見えない皿2

 さて、歩きながら今回の依頼を整理しよう。

 依頼者はちっこい1年生の小久保

 困りごとはストーカー被害とそれに追随する悪夢。

 条件がかなり緩い

 俺は今回の調査で外に出るきはない

 だって実害は出ていないのだから。

 ちっこい一年女子と津田が納得できる道筋と結論を作り出せばいい。

 それがあっていてもあっていなくてもいいのだ。

 今回はそれが大作ミステリー風であれば尚いい。


 納得できれば心は落ち着く、落ち着けば、怪奇現象なんて観測しなくなる。

 まずはそのために一年女子のことを調べる。

 心の病を取り除いてやるために



 まずは……一年の協力者を尋ねよう

 俺にはこれと言って下の学年とつながりはない。

 だが一人だけ俺に入学早々告白してきたバカが居る。

 なんだかんだ、そいつは優秀だ。

 下級生の教室のドアをたたくのは少し緊張する

 

「因幡ー、いるか?ちょっと聞きたいことがあるんだけど!」

「お!先輩じゃないすか!儚げ妹後輩系彼女になにか御用ですか?」

「お前の告白はしっかり断った、だから彼女じゃない、あと儚げではない。やかましい系の間違いだろ」

「ごちゃごちゃうるさいですね、その唇塞ぎましょうか?」

「よく人前でそんな言葉が出せるな。みんな見てるぞ。」

「別に私は勘違いされて困ることはないので、逆に既成事実を作れるので好都合と言うか」

「じゃあ俺が困るやめてくれ、そしてこんな会話をしに来たわけじゃないんだ」

「今回も、女の子の情報が欲しいんですか?お盛んですねぇ先輩」

「そういうわけではないのだが、女の子の情報が欲しいのは事実だ。」

「まぁそうだと思いましたよ。先輩が私を尋ねるときは大体そうですからねぇ。最終的に私のもとに戻ってくれば

 許しますから、存分に遊んできてください」

「正妻の余裕みたいなの出さなくていい、正妻にしたことはない」

「で、今回は誰狙ってるんですか?」

「人聞きが悪いな……今回は確か小久保といっていたかな?」

「小久保ちゃんですか……ちょっと屋上行きましょう」


 腕を引っ張られる、かなり強い力で。

 こいつ、やっぱり強いな……全く抵抗してないとはいえ、軽々と俺を屋上扉まで運んでしまった。
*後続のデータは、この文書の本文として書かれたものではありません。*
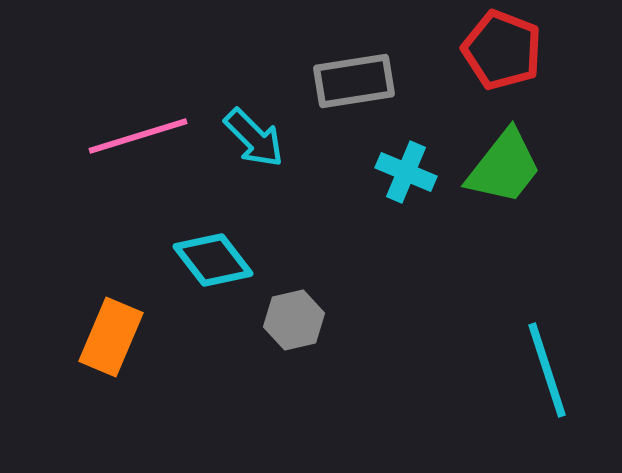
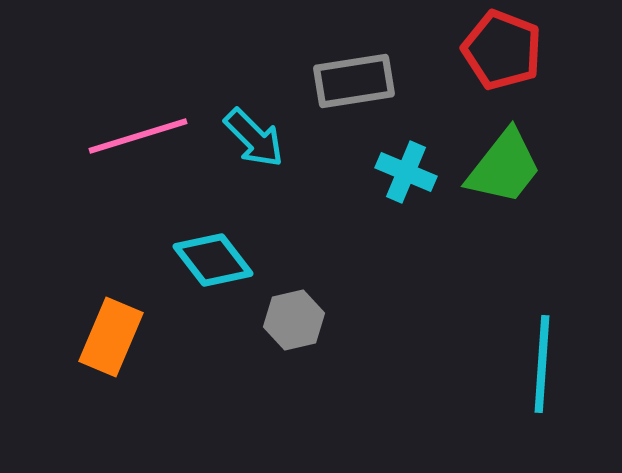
cyan line: moved 5 px left, 6 px up; rotated 22 degrees clockwise
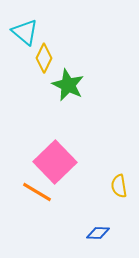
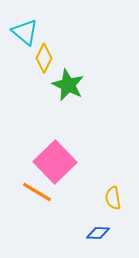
yellow semicircle: moved 6 px left, 12 px down
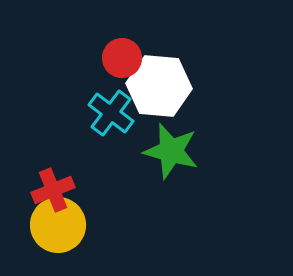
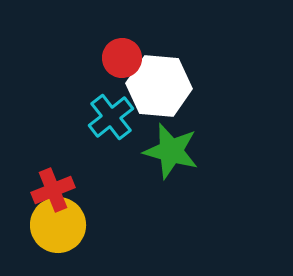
cyan cross: moved 4 px down; rotated 15 degrees clockwise
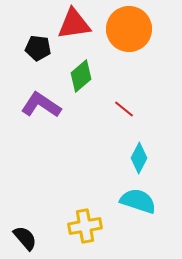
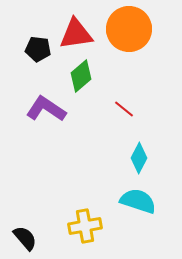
red triangle: moved 2 px right, 10 px down
black pentagon: moved 1 px down
purple L-shape: moved 5 px right, 4 px down
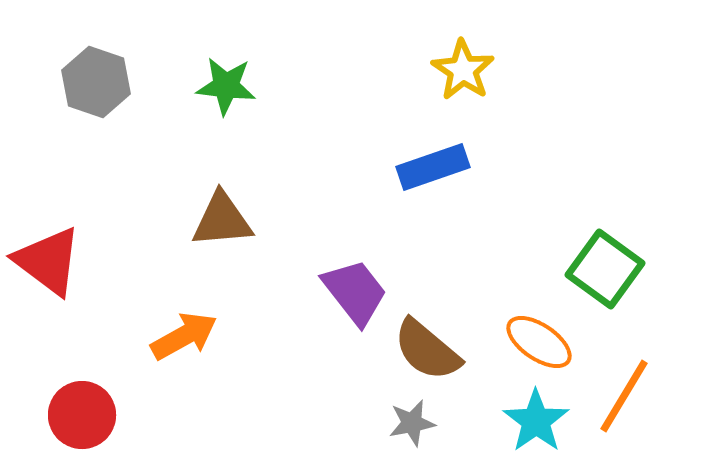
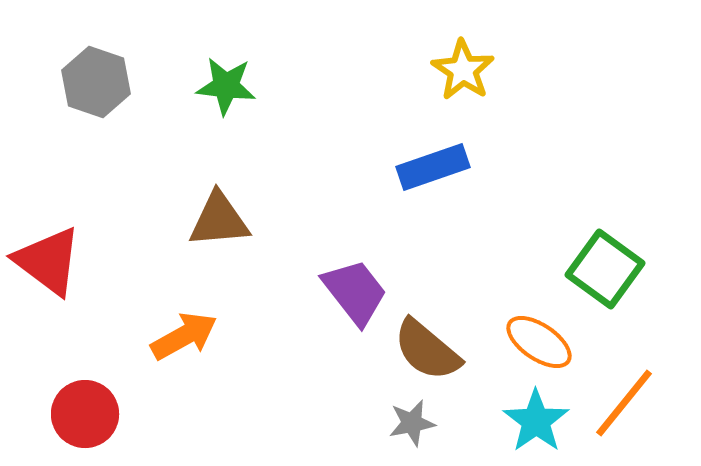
brown triangle: moved 3 px left
orange line: moved 7 px down; rotated 8 degrees clockwise
red circle: moved 3 px right, 1 px up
「どうしたんだよ、急に、聞かれたらまずいことでもあるのか?」

「大有りですよ先輩。最低限一年生の階でその名前を出さないほうがいいです。」

「なんで?」

「小久保にとりちゃんっていうんですけど‥‥いじめられてるといいますか……あんまり評判が良くないんです。あの子とつきあうと呪われるみたいな噂とかが広まっちゃてて、私も止めようとしたんですけど……検討虚しく」

「そうか…そうか、愛する後輩がそれに加担してなくて安心だ、それはそうと

 それがなんでかはわかるか?」

「多分親です。小久保ちゃんの宗教二世なんです。言っちゃまずいかもですけど、家庭環境も良くないみたいで。これも噂なんですけど…夜遊びしてるみたいな……たくさん噂はあるんですけど」

「だいぶだな、それで、学校でもいじめられてしまうのか。」

「小久保ちゃん本人は優しくて、おとなしい文学少女って感じなんですけど」

「小久保は何を読むんだ?」

「詳しくはわかりませんけど、芥川龍之介をよく読んでますね」




 やっぱり持つべきものは優秀な後輩だ。

 ほしかった情報が全部手に入った。

 すべての情報を簡単に関連付けられる。


「わかった、ありがとう、今回の報酬はデート一回でいいか?」

「だめです!デート3回です。そして、私は先輩にキスを所望します」

「それはダメだな、もう少し女を磨いて告白してきてくれ。デートは許そう」

「そうですか……先輩はガードが硬いですねぇ、先輩を狙ってる人は多いですから気をつけてくださいね!」

「わかったわかった、じゃあな、また聞きに来るからよろしくな」


 やはり、因幡しろは、優秀な後輩だ。

 何より可愛い、そして俺の本性を知っても尚慕ってくれている。

 だけど、俺には身体的接触は刺激が強い。だから許していない。

 さて、ほしかった情報が一発で手に入った。俺の課題はこれをどう構築して納得させるか。

 一度部室に戻って、考えをまとめよう。